In deze zaak heeft de passagier een vordering ingesteld tegen Austrian Airlines wegens compensatie voor een vertraging van haar vlucht. De passagier had een vervoersovereenkomst met Austrian Airlines voor een vlucht van Amsterdam naar Sarajevo via Wenen op 16 augustus 2017. De vlucht OS 372 naar Wenen vertrok met een vertraging van 2 uur en 35 minuten, waardoor de passagier haar aansluitende vlucht OS 757 naar Sarajevo miste. De passagier vorderde compensatie van € 250,00 op basis van de Verordening (EG) nr. 261/2004, maar Austrian Airlines weigerde deze te betalen en voerde aan dat de vertraging het gevolg was van buitengewone omstandigheden, namelijk een besluit van de luchtverkeersleiding.

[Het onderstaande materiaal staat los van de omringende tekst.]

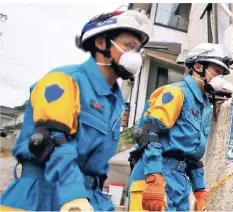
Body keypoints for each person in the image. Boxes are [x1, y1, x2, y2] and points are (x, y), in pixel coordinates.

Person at [0, 9, 152, 211]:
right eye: (128, 46)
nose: (135, 56)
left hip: (91, 196)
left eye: (138, 50)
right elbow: (51, 142)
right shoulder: (65, 80)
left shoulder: (115, 102)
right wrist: (73, 196)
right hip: (44, 195)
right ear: (101, 43)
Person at [126, 43, 233, 211]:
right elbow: (148, 131)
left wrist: (199, 192)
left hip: (180, 181)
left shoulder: (204, 105)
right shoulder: (176, 93)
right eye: (216, 71)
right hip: (156, 173)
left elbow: (192, 156)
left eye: (221, 73)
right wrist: (153, 177)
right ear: (198, 66)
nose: (219, 77)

De kantonrechter heeft vastgesteld dat de passagier voldoende informatie had verstrekt in de dagvaarding om aan de substantiëringsplicht te voldoen. De rechter oordeelde dat de vertraging van de vlucht OS 372 het gevolg was van een buitengewone omstandigheid, aangezien de vertraging van de voorgaande vlucht OS 371 was veroorzaakt door instructies van de luchtverkeersleiding vanwege slechte weersomstandigheden. De kantonrechter concludeerde dat Austrian Airlines alle redelijke maatregelen had getroffen om de vertraging te beperken en dat de passagier niet recht had op de gevorderde compensatie.
Uiteindelijk heeft de kantonrechter de vordering van de passagier afgewezen en haar veroordeeld in de proceskosten. Dit vonnis benadrukt de rol van buitengewone omstandigheden in de luchtvaart en de verantwoordelijkheden van zowel de luchtvaartmaatschappij als de passagier.